Exercise data

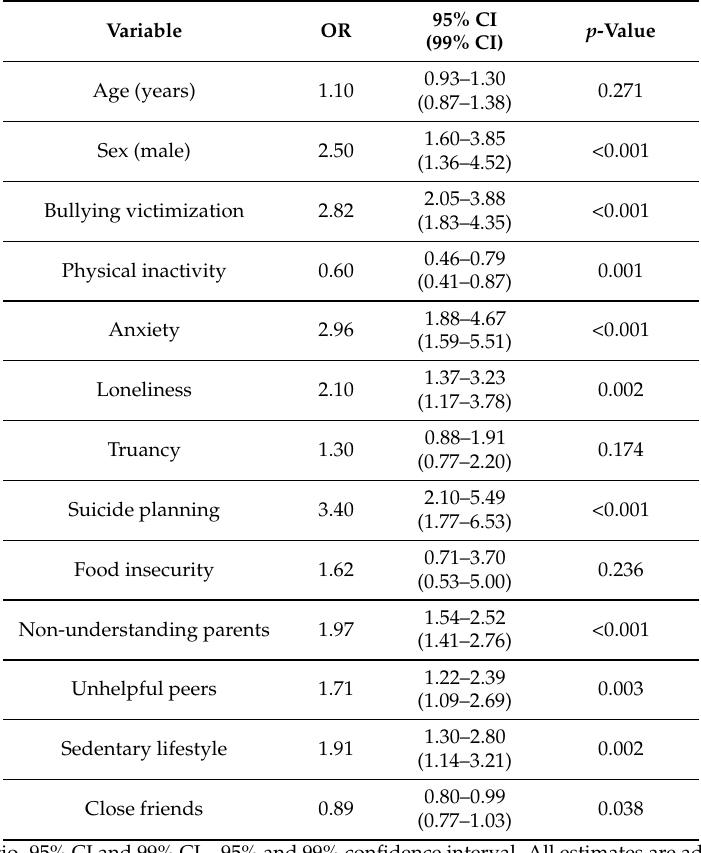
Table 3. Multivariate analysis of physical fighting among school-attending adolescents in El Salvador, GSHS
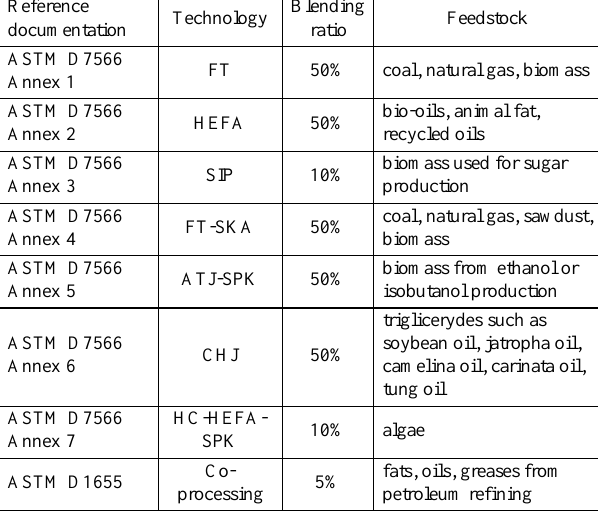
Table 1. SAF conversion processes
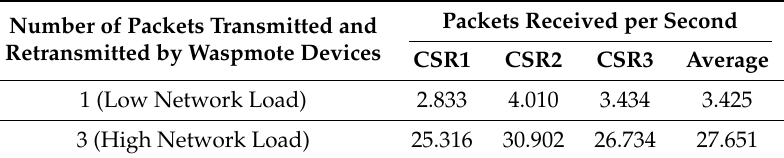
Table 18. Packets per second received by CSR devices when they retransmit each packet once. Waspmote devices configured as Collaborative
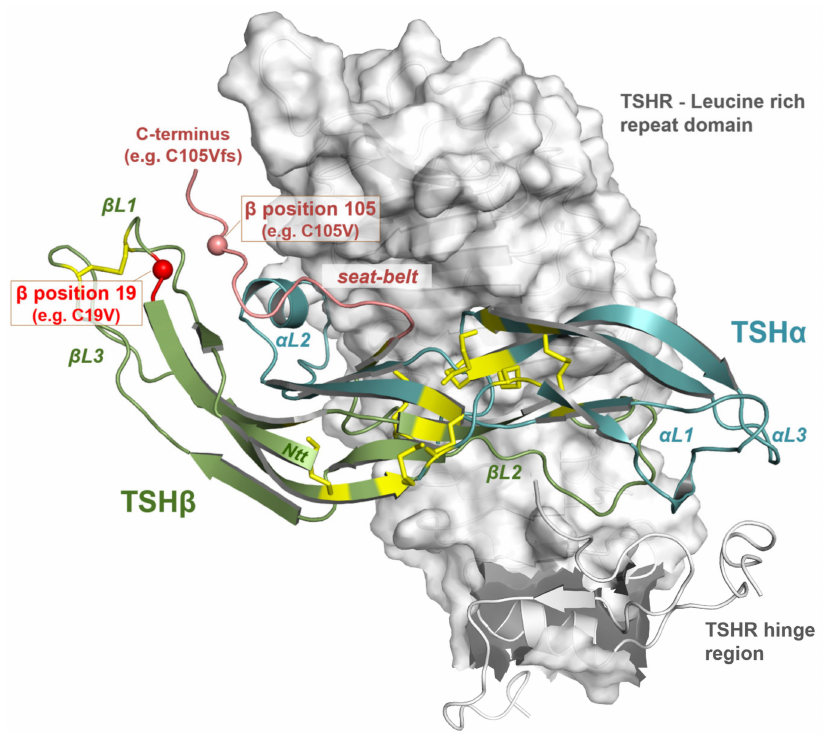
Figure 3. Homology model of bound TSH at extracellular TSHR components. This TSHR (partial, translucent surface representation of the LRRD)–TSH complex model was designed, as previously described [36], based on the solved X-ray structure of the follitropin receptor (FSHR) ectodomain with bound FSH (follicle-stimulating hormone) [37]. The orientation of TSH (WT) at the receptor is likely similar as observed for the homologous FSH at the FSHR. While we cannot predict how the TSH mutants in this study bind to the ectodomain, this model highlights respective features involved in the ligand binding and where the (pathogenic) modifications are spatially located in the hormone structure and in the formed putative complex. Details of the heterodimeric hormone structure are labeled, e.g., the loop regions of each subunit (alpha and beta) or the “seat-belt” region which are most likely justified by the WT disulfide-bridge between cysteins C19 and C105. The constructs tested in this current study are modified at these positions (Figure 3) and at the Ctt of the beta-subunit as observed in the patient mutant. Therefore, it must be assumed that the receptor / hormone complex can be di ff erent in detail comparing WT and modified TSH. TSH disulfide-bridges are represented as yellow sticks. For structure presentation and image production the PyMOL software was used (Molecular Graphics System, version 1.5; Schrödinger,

Your goal
Only the lines above that hold "Table" are wanted. Show every one of them.

Solution for this problem
Table 3. Multivariate analysis of physical fighting among school-attending adolescents in El Salvador, GSHS
Table 1. SAF conversion processes
Table 18. Packets per second received by CSR devices when they retransmit each packet once. Waspmote devices configured as Collaborative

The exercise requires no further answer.